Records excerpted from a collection
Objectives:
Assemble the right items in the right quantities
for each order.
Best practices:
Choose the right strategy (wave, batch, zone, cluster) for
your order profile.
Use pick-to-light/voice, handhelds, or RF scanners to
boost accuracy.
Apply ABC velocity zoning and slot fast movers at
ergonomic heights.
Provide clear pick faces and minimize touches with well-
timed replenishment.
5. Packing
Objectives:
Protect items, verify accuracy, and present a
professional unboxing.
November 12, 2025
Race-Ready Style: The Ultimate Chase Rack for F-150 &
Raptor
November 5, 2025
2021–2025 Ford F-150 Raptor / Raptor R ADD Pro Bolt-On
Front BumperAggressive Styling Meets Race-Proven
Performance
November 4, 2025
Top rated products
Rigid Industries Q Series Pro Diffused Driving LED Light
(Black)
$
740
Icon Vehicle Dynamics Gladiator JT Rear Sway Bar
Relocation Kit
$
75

**Exercise instructions**
Search the data for the string "pick" and copy every line where it appears.

**The completed task**
Use pick-to-light/voice, handhelds, or RF scanners to
Provide clear pick faces and minimize touches with well-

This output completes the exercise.